KASN Perintah Batalkan Lelang Jabatan Pemkot Makassar

Walikota Makassar Terpilih, Danny Pomanto dan Pj Walikota Makassar, Rudy Djamaluddin, bertemu di Balaikota, Senin (15/2/2021). Pertemuan ini sekaligus membahas rencana pelantikan Walikota dan Wakil Walikota terpilih.
images-ads-post

SULSELSATU.com, Makassar – Komisi Aparatur Sipil Negara (KASN) memerintahkan agar Pj Walikota Makassar, Rudy Djamaluddin membatalkan proses lelang jabatan eselon 2 di Pemkot Makassar. Dikarenakan cacat prosedural.

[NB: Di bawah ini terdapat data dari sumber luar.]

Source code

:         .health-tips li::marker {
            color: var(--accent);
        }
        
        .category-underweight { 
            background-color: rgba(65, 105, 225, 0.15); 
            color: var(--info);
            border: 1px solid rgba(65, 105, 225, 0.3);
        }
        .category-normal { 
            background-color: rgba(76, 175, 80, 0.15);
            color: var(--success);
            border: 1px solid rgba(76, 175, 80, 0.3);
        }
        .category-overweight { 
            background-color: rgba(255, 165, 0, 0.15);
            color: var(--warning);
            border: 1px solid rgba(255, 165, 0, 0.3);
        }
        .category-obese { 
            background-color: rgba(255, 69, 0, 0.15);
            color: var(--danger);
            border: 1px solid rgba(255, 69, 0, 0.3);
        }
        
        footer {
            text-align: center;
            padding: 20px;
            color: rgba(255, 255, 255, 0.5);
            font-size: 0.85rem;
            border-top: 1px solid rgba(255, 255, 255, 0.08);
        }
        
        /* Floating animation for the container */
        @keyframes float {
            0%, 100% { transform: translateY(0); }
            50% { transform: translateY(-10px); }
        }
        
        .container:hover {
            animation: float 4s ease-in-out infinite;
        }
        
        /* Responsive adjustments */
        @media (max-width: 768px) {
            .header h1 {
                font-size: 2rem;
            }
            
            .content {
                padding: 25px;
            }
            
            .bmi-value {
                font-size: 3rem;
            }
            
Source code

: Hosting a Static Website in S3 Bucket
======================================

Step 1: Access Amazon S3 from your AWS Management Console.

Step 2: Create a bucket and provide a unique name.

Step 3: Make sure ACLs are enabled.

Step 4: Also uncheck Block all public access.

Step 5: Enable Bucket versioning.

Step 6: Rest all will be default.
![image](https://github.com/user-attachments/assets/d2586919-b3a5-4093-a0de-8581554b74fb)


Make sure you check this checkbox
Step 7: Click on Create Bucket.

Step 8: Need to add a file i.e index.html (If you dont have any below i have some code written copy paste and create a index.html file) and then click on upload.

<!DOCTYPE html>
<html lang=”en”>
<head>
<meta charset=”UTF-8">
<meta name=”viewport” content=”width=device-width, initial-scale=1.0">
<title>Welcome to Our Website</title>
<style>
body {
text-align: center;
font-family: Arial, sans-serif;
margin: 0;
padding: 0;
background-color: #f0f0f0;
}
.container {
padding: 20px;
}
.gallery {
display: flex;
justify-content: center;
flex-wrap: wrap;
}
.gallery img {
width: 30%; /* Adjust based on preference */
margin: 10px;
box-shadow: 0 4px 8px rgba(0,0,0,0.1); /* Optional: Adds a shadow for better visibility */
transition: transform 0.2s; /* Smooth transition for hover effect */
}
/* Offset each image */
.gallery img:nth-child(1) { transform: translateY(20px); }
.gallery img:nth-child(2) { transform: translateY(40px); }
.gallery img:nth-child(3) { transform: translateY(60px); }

Surat itu berisi enam poin penjelasan. Yang menguatkan rekomendasi pembatalan lelang jabatan tersebut.

Poin itu antara lain, Pj Walikota atau pansel belum berkoordinasi dengan Kepala Daerah terpilih hasil Pemilukada, saat lelang dibuka. Koordinasi tersebut berkaitan dengan kelancaran dan kesinambungan dalam pelaksanaan pemerintah Kota Makassar.

Poin lainnya, adalah tahap pendaftaran dan penerimaan berkas yang dilakukan hanya dalam satu hari kerja.

“Berkaitan dengan hal tersebut di atas kami menyampaikan kepada Saudara untuk membatalkan pelaksanaan seleksi terbuka JPT Pratama di Lingkungan Pemerintah Kota Makassar karena terdapat data dan informasi tidak sesuai dengan peraturan perundangan serta tidak sesuai dengan ketentuan pada rekomendasi KASN Nomor: B-598 / KASN / 02/2021 tanggal 3 Februari 2021,” demikian bunyi rekomendasi dalam surat tersebut yang diteken Ketua KASN Agus Pramusinto.

Terpisah, Sekretaris BPKSDMD Pemkot Makassar, Basri, belum mengomentari surat KASN ini. Saat coba dikonfirmasi, Basri tidak merespon panggilan telepon Sulselsatu.com.

Ketua DPRD Makassar Sudah Prediksi Lelang Jabatan Eselon 2 Cacat Prosedural

Ketua DPRD Makassar, Rudianto Lallo.

Jauh-jauh hari, Ketua Dewan Perwakilan Rakyat Daerah Kota Makassar Rudianto Lallo, sudah mewanti-wanti agar lelang jabatan itu dihentikan. Ia mengatakan lelang jabatan Pemerintah Kota Makassar terkesan sangat dipaksakan.

“Proses lelang ini sangat-sangat dipaksakan dan memunculkan banyak pertanyaan,” kata Rudianto Lallo, Senin (8/2/2021) lalu.

Menurutnya, lelang jabatan tersebut berpotensi cacat prosedural. Rudi mengatakan bila dirinya adalah ASN maka tak akan mengikuti lelang jabatan tersebut.

“Saya tidak akan ikut karena ini ada masalah, pasti akan menggugurkan proses dan hasilnya,” ungkapnya.